> Task instructions
Looking at the listing below, how many lines include "merken"? Answer with the number only.

> Supplied material
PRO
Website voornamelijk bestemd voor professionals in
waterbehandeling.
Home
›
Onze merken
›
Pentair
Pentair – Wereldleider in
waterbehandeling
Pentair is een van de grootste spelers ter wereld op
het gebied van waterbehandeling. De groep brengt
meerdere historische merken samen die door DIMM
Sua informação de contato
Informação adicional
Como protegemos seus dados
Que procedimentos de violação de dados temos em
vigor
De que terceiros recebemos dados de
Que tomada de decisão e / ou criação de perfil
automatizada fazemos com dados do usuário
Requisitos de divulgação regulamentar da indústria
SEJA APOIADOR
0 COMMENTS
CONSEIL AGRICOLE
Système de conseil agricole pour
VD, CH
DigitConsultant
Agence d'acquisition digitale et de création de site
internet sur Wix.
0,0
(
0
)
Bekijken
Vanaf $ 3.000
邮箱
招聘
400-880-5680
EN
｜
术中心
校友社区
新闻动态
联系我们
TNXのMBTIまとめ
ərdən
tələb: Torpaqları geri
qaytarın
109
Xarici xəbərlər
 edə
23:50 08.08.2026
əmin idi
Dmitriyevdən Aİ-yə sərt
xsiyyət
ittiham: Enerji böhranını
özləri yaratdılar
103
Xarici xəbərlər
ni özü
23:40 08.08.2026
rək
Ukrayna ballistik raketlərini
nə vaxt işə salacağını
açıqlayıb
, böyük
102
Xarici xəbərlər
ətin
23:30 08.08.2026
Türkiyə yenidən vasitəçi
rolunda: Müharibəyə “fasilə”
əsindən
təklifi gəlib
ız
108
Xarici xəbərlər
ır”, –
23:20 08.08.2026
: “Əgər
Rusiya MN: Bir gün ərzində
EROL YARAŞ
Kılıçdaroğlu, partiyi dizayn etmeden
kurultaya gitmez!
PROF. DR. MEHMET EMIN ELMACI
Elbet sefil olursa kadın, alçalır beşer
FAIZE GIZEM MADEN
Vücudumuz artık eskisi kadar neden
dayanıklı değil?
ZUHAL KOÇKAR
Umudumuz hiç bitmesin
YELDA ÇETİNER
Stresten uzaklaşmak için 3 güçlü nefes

> Exercise answer
2